To do: How many lines in the records below hold the string "stomach"? Answer with the number alone.

-- Records for the exercise follows --

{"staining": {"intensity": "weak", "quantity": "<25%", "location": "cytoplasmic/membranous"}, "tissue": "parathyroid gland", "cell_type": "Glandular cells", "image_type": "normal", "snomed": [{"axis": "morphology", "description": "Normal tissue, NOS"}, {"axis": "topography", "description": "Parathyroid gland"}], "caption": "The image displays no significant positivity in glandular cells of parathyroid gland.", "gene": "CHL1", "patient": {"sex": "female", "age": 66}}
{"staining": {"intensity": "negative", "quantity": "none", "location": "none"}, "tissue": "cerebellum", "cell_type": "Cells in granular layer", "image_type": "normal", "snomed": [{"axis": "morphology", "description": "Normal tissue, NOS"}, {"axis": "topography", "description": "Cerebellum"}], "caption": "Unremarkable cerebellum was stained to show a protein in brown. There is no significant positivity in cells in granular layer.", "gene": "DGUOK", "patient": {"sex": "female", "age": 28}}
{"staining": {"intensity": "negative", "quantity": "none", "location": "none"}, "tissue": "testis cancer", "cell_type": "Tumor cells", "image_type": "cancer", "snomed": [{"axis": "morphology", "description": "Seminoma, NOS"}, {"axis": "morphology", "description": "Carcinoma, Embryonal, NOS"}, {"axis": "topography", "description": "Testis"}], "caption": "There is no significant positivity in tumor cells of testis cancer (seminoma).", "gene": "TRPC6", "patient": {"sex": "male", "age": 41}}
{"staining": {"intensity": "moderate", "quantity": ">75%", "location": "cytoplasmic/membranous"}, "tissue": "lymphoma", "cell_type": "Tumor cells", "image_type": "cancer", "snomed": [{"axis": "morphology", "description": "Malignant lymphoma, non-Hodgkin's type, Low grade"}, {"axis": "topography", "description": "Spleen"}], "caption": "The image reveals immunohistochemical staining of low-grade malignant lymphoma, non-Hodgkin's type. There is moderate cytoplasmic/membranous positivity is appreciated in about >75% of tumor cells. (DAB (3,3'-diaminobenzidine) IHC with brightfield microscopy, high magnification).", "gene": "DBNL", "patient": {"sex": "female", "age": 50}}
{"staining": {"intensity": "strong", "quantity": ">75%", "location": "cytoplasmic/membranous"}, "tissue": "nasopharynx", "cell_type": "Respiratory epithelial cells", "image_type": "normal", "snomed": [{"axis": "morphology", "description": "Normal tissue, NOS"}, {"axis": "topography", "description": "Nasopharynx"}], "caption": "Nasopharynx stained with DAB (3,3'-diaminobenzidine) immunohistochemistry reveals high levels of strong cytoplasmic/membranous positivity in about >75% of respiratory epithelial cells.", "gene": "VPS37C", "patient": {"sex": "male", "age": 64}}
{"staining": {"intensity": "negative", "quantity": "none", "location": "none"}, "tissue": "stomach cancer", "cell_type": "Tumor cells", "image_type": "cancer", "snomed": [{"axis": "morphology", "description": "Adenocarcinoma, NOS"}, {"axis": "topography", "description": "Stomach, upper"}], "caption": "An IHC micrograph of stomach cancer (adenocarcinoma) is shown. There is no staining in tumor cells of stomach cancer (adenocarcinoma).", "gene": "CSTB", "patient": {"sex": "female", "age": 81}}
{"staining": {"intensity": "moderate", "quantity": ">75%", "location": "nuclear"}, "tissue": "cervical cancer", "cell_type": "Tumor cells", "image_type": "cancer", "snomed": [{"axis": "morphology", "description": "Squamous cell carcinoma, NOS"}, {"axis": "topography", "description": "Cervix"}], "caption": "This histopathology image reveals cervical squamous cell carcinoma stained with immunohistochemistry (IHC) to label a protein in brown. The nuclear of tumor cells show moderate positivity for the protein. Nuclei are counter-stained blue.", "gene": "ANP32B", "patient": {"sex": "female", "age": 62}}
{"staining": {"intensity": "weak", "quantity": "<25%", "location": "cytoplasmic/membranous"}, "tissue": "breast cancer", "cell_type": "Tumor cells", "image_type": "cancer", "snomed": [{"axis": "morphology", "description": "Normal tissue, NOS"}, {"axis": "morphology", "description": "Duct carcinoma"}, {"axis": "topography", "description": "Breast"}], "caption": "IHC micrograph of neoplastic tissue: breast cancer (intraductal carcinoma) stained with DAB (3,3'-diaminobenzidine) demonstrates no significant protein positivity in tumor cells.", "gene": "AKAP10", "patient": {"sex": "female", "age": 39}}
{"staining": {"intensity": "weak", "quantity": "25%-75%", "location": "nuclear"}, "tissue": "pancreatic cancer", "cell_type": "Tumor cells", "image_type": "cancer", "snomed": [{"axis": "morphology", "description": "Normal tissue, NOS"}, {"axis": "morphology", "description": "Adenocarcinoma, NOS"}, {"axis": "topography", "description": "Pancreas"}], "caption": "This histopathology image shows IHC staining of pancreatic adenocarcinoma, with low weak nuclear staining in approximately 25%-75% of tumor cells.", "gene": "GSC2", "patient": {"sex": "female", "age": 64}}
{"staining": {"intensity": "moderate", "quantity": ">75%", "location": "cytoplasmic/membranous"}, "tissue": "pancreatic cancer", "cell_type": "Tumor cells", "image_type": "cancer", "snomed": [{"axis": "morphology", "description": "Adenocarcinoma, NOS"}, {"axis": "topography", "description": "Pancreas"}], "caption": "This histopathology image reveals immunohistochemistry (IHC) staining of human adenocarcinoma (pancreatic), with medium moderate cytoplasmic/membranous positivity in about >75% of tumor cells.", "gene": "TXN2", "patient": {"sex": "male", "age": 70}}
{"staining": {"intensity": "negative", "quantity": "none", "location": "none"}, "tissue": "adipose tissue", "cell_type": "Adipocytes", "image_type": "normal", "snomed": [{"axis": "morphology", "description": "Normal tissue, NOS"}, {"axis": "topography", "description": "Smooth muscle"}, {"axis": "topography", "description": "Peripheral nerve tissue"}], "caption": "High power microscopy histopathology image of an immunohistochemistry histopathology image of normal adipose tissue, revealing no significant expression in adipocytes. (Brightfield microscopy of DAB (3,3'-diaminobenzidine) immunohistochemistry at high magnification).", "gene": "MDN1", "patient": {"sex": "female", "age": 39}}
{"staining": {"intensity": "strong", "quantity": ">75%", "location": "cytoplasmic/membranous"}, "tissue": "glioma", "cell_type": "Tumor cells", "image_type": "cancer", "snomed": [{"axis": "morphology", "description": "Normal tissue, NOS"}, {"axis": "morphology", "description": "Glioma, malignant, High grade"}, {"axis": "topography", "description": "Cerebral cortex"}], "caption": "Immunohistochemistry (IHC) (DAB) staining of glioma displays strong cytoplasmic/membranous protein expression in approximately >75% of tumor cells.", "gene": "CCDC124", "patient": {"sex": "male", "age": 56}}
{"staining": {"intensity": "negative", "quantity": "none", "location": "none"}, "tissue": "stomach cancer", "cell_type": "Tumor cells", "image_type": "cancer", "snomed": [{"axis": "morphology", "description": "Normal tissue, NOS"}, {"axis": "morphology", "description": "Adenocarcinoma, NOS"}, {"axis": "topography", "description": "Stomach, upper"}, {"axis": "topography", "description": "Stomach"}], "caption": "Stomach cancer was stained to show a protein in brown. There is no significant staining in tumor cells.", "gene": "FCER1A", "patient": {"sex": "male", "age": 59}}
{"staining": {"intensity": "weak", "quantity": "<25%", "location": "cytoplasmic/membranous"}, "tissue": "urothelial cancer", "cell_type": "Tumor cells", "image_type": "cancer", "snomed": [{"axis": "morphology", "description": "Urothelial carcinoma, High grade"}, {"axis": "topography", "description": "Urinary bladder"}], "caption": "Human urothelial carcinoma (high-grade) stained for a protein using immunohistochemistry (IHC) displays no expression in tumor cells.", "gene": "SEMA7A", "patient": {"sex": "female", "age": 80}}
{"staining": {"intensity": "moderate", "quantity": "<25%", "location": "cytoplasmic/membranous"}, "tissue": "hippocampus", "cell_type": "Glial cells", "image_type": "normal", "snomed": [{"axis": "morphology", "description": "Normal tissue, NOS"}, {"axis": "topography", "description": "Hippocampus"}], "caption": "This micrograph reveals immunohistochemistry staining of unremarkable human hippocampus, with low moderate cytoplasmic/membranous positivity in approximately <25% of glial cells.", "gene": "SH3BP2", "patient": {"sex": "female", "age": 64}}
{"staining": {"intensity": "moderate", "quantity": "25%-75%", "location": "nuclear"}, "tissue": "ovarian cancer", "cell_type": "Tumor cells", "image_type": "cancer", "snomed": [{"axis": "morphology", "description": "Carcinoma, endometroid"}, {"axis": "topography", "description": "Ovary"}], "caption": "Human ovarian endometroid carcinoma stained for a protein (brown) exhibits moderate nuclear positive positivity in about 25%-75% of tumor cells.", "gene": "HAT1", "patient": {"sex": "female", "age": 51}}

-- Records for the exercise concluded --

Worked solution: 2